The present invention relates, in general, to seat assemblies of the type commonly found in office environments, and more particularly, to seat assemblies having movable seats and movable backrests and methods for support of users thereon.
Considerable work has been directed toward the development of seat assemblies or chairs which are ergonomically well suited for use by persons who are engaged in tasks that require that they be seated for prolonged periods of time. Typical of such applications are the seats or chairs which are used in offices or at home for tasks such as typing, reading and computer use.
In recent years it has been recognized that it is highly desirable for such seat assemblies or chairs to be constructed in a manner which allows the seat to move along an upwardly concaved arcuate path, or some approximation thereof. Such arcuate movement is most desirably implemented by mounting the seat for movement about an arcuate path having a center of curvature which is proximate the center of mass of the person seated on the seat. This geometry dynamically balances the bio-mechanics of a user's body with movement of the chair so that the user can have a plurality of equilibrium positions in a variety of postures. The design principle is one of counterbalanced motion in which the mass of the user's body is counterbalanced by angular forces of the motion of the seat in a fore-and-aft direction.
My previous U.S. Pat. Nos. 5,244,252; 5,460,427; 5,558,399 and 5,735,574 describe in more detail the advantages of mounting a seat for movement along an upwardly concaved path having a center of curvature proximate the center of mass of the person seated on the seat. These patents are incorporated herein by reference. Such seat assemblies also are particularly well suited for use in vehicles in order to dissipate the dynamic forces generated when the vehicle is involved in a sudden deceleration or crash.
In addition to mounting the seat of a chair for arcuate movement, it is also well known to mount the back of the seat assembly for movement or for movement of a portion of the back, such as the lumbar support region. Various schemes for moving the back are also disclosed in my above-referenced patents. Most of these movable back mounting systems couple the back to the seat and have been designed primarily for dynamic deceleration in vehicles, but they are usable to varying degrees in office chairs.
U.S. Pat. Nos. 5,261,732; 5,366,269; 5,437,494; 5,577,802; 5,961,073; 5,979,984 and 6,334,648 disclose chairs or seat assemblies in which one or both of the back and seat are mounted for movement. It is also well known in office chairs and the like to provide for backrest reclining mechanisms as, for example, are shown in U.S. Pat. Nos. 5,975,634 and 6,086,153.
Generally, however, there still remains a need for a chair or seating assembly which can be used for long periods of time that has a movably mounted seat and backrest which will accommodate a wide range of seating postures while providing many balanced or equilibrium positions matched to the bio-mechanics of the user's body. Thus, the person using the chair will want to assume various postures, such as a forward reaching posture (where the person is performing manual tasks on a support surface such as a desk), or an erect posture (for tasks such as typing), or a semi-reclined posture for increased comfort. The seat and backrest should be movable to an equilibrium position about which dynamic micro-adjustments of the user's body and the seat assembly about the center of mass of the user are possible in order to provide the greatest comfort during prolonged use.

• • • •

§ TASKS TO CARRY OUT
1: According to the seat assembly passage, why is the seat mounted to move along an arcuate path whose center of curvature is near the seated person's center of mass? Answer in one to three sentences.
2: Continue the seat assembly passage, starting after its final sentence.
The material is separate from the seat assembly passage.

§ SUPPLIED INFORMATION

• • • •

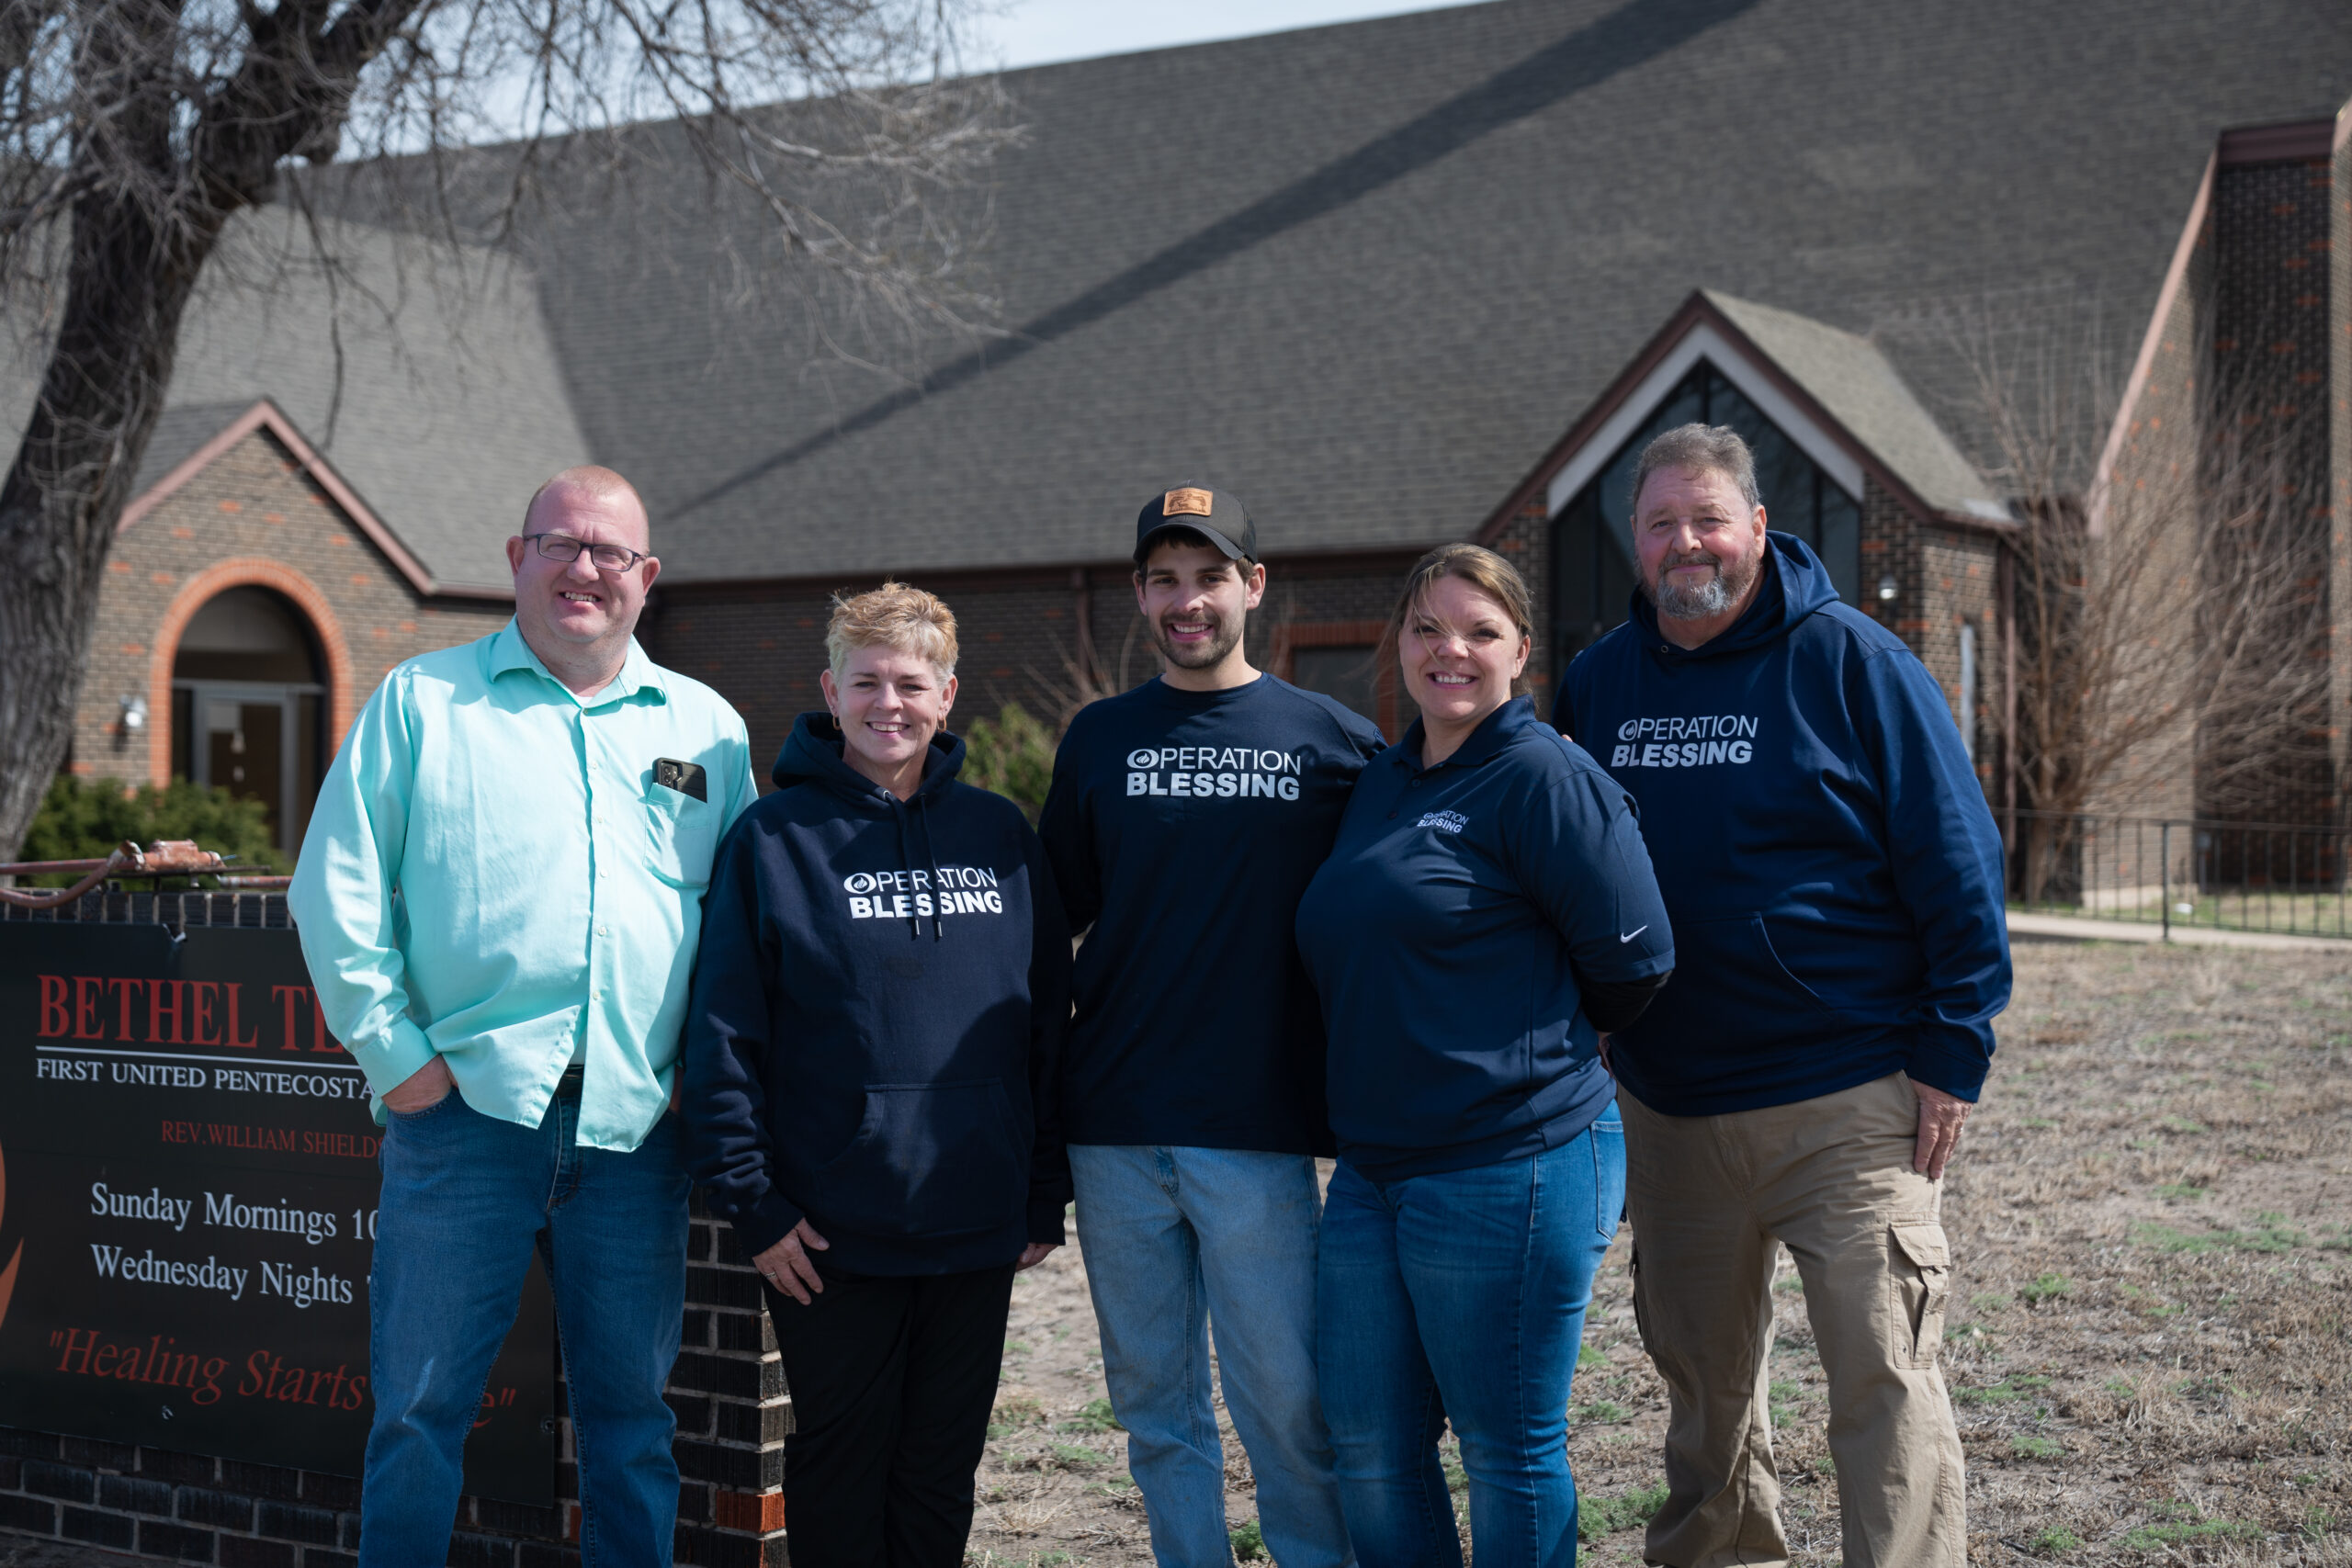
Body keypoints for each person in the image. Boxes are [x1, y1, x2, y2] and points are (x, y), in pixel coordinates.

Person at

• • • •

§ RESPONSES PER TASK
1: This geometry dynamically balances the biomechanics of the user's body with the movement of the chair. The user can then have a plurality of equilibrium positions in a variety of postures, because the mass of the body is counterbalanced by the angular forces of the seat's fore-and-aft motion.

2:
DISCLOSURE OF THE INVENTION
The seat assembly of the present invention is comprised, briefly, of a seat, a backrest and a mounting assembly mounting the seat in a near horizontal orientation for movement along an upwardly concaved arcuate seat path having a center of curvature proximate the center of mass of a person seated on the seat. The seat mounting assembly further mounts the backrest in a near vertical orientation for movement independently of the seat along a forwardly concaved arcuate backrest path having a center of curvature which also is proximate the center of mass of the person seated on the seat. Most preferably, the center of curvature of the seat path and the center of curvature of the backrest path are concentric. The seat assembly also further preferably mounts the seat for fore and aft tilting about a horizontal plane and includes an adjustment assembly formed to enable adjustment of the radius of curvature of the backrest path of motion without changing the relative positions of centers of curvature of the seat and backrest. A backrest tilting mechanism is also provided, as is an armrest adjustment mechanism.
The method of self-adjusting support and alignment of the position of a backrest assembly is comprised briefly of the steps of mounting a seat for pivoting about an axis proximate the center of mass of the user seated on the seat; and mounting the backrest to pivot or rotate independently of the seat about an axis proximate the center of mass of the user.
BRIEF DESCRIPTION OF THE DRAWING
FIG. 1 is a top perspective view of a seat assembly constructed in accordance with the present invention.
FIG. 2 is a slightly enlarged view of the seat assembly of FIG. 1 with the seat and backrest and selected frame panels removed.
FIG. 2 a is a fragmentary, rear elevation view of the backrest tilting mechanism shown in FIG. 2.
FIGS. 3, 4 and 5 are schematic side elevation views of the seat assembly of FIG. 1 with a user seated on the seat assembly while assuming various postures.
FIG. 6 is an enlarged, fragmentary, side elevation view of the seat assembly of FIG. 1.
FIG. 7 is a cross section view taken substantially along the plane of line 7—7 in FIG. 6.
FIG. 8 is a top cross sectional view taken substantially along the plane of line 8—8 in FIG. 6.
FIG. 9 is a top plan view of the armrest assembly of FIG. 6.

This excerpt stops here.